Chowdhury Ratul, Schroeder Wheaton, Sarkar Debolina, Chowdhury Niaz Bahar, Dey Supantha, Saha Rajib
Department of Chemical and Biological Engineering, Iowa State University, Ames, IA 50011, USA.
Voiland School of Chemical Engineering and Bioengineering, Washington State University, Pullman, WA 99164, USA.
Plant Physiol. 2025 Jul 3;198(3). doi: 10.1093/plphys/kiaf103.
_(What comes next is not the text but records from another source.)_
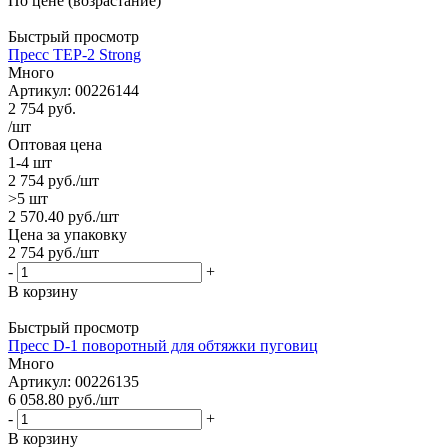
По цене (возрастание)
Быстрый просмотр
Пресс TEP-2 Strong
Много
Артикул: 00226144
2 754
руб.
/шт
Оптовая цена
1-4 шт
2 754
руб.
/шт
>5 шт
2 570.40
руб.
/шт
Цена за упаковку
2 754
руб.
/шт
-
+
В корзину
Быстрый просмотр
Пресс D-1 поворотный для обтяжки пуговиц
Много
Артикул: 00226135
6 058.80
руб.
/шт
-
+
В корзину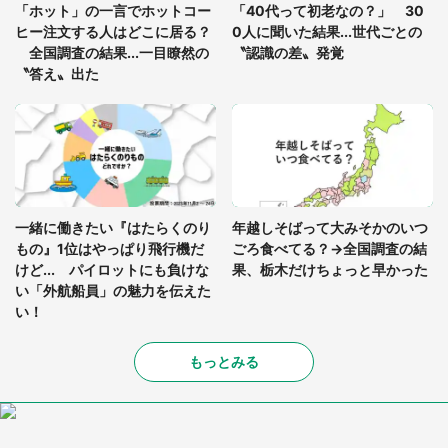
座布団だろ」「食パンの耳」と1.4万人困惑
「ホット」の一言でホットコー
「40代って初老なの？」 30
ヒー注文する人はどこに居る？
0人に聞いた結果...世代ごとの
全国調査の結果...一目瞭然の
〝認識の差〟発覚
〝答え〟出た
一緒に働きたい『はたらくのり
年越しそばって大みそかのいつ
もの』1位はやっぱり飛行機だ
ごろ食べてる？→全国調査の結
けど... パイロットにも負けな
果、栃木だけちょっと早かった
い「外航船員」の魅力を伝えた
い！
もっとみる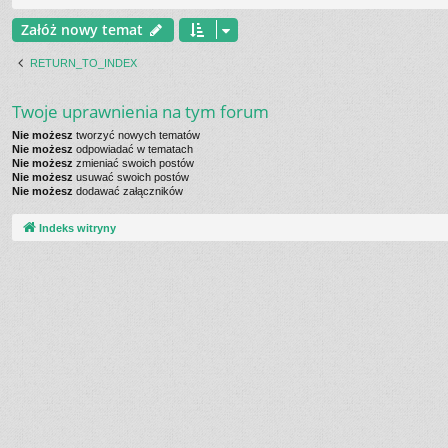
Załóż nowy temat
RETURN_TO_INDEX
Twoje uprawnienia na tym forum
Nie możesz
tworzyć nowych tematów
Nie możesz
odpowiadać w tematach
Nie możesz
zmieniać swoich postów
Nie możesz
usuwać swoich postów
Nie możesz
dodawać załączników
Indeks witryny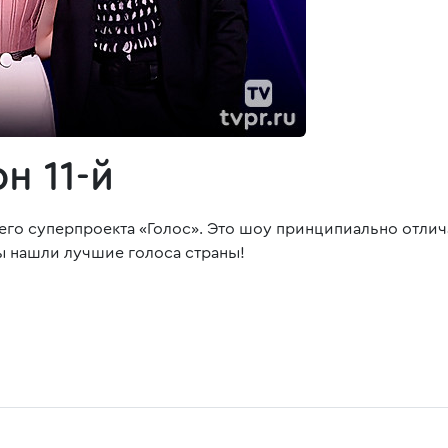
н 11-й
его суперпроекта «Голос». Это шоу принципиально отлич
ы нашли лучшие голоса страны!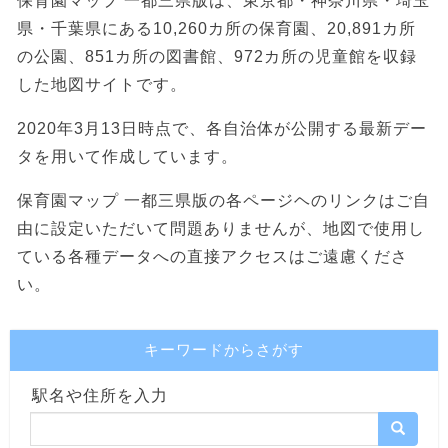
保育園マップ 一都三県版は、東京都・神奈川県・埼玉
県・千葉県にある10,260カ所の保育園、20,891カ所
の公園、851カ所の図書館、972カ所の児童館を収録
した地図サイトです。
2020年3月13日時点で、各自治体が公開する最新デー
タを用いて作成しています。
保育園マップ 一都三県版の各ページヘのリンクはご自
由に設定いただいて問題ありませんが、地図で使用し
ている各種データへの直接アクセスはご遠慮くださ
い。
キーワードからさがす
駅名や住所を入力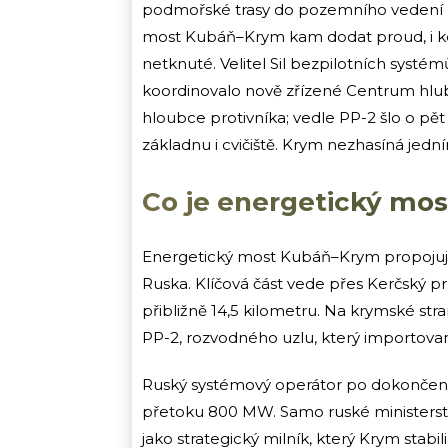
podmořské trasy do pozemního vedení 
most Kubáň–Krym kam dodat proud, i k
netknuté. Velitel Sil bezpilotních systé
koordinovalo nově zřízené Centrum hlu
hloubce protivníka; vedle PP-2 šlo o pět
základnu i cvičiště. Krym nezhasíná jedn
Co je energetický most
Energetický most Kubáň–Krym propojuj
Ruska. Klíčová část vede přes Kerčský p
přibližně 14,5 kilometru. Na krymské st
PP-2, rozvodného uzlu, který importovan
Ruský systémový operátor po dokončen
přetoku 800 MW. Samo ruské ministerstv
jako strategický milník, který Krym stabi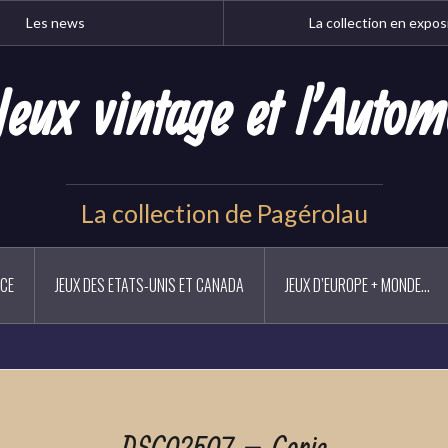
Les news
La collection en expos
Jeux vintage et l'Autom
La collection de Pagérolau
NCE
JEUX DES ETATS-UNIS ET CANADA
JEUX D’EUROPE + MONDE…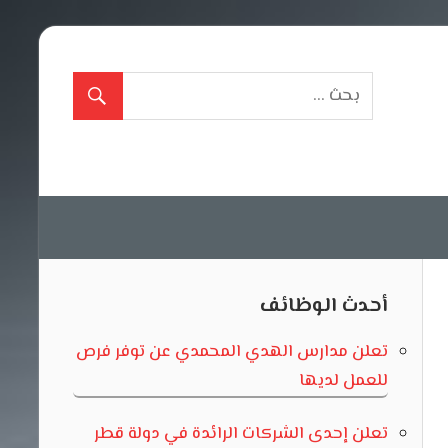
أحدث الوظائف
تعلن مدارس الهدي المحمدي عن توفر فرص
للعمل لديها
تعلن إحدى الشركات الرائدة في دولة قطر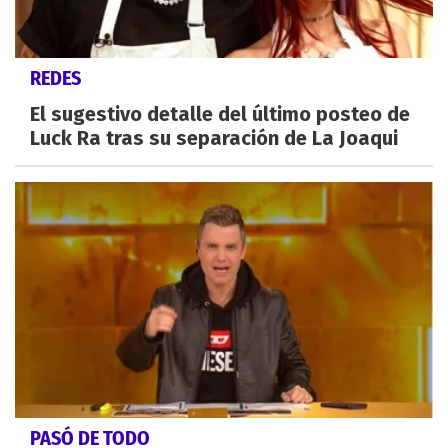
REDES
El sugestivo detalle del último posteo de
Luck Ra tras su separación de La Joaqui
PASÓ DE TODO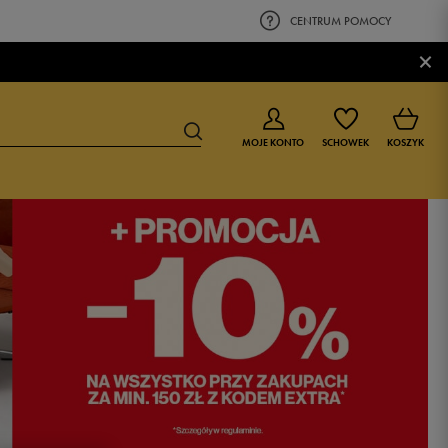
CENTRUM POMOCY
×
MOJE KONTO
SCHOWEK
KOSZYK
BUTY DLA CHŁOPCA
BUTY DLA DZIEWCZYNKI
0-4 lat
0-4 lat
4-8 lat
4-8 lat
9-16 lat
9-16 lat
Understanding how photosynthetic organisms including plants and microbes respond to their environment is crucial for optimizing agricultural practices and ensuring food and energy security, particularly in the context of climactic change and sustainability. This perspective embeds back-of-the-envelope calculations across a photosynthetic organism design and scale up workflow. Starting from the whole system level, we provide a recipe to pinpoint key genetic targets, examine the logistics of detailed computational modeling, and explore environmentally driven phenotypes and feasibility as an industrial biofuel production chassis. While complex computer models or high-throughput in vivo studies often dominate scientific inquiry, this perspective highlights the power of simple calculations as a valuable tool for initial exploration and evaluating study feasibility. Fermi calculations are defined as quick, approximate estimations made using back-of-the-envelope calculations and straightforward reasoning to achieve order-of-magnitude accuracy, named after the physicist Enrico Fermi. We show how Fermi calculations, based on fundamental principles and readily available data, can offer a first-pass understanding of metabolic shifts in plants and microbes in response to environmental and genetic changes. We also discuss how Fermi checks can be embedded in data-driven advanced computing workflows to enable bio-aware machine learning. Lastly, an understanding of state of the art is necessary to guide study feasibility and identifying key levers to maximize cost to return ratios. Combining biology- and resource-aware Fermi calculations, this proposed approach enables researchers to prioritize resource allocation, identify gaps in predictions and experiments, and develop intuition about how observed responses of plants differ between controlled laboratory environments and industrial conditions.
了解包括植物和微生物在内的光合生物如何响应其环境,对于优化农业实践以及确保粮食和能源安全至关重要,特别是在气候变化和可持续发展的背景下。此观点涵盖了光合生物设计和扩大规模工作流程中的粗略计算。从整个系统层面出发,我们提供了一个方法来确定关键的基因靶点,研究详细计算建模的逻辑,并探索作为工业生物燃料生产底盘的环境驱动表型和可行性。虽然复杂的计算机模型或高通量体内研究常常主导科学探究,但此观点强调了简单计算作为初步探索和评估研究可行性的宝贵工具的作用。费米计算被定义为使用粗略计算和直接推理进行的快速、近似估计,以达到数量级精度,以物理学家恩里科·费米命名。我们展示了基于基本原理和现成数据的费米计算如何能够初步理解植物和微生物在响应环境和基因变化时的代谢转变。我们还讨论了如何将费米检验嵌入数据驱动的先进计算工作流程中,以实现生物感知机器学习。最后,了解当前的技术水平对于指导研究可行性和确定最大化成本回报率的关键因素是必要的。结合生物学和资源感知的费米计算,这种提议的方法使研究人员能够优先进行资源分配,识别预测和实验中的差距,并培养关于在受控实验室环境和工业条件下观察到的植物反应如何不同的直觉。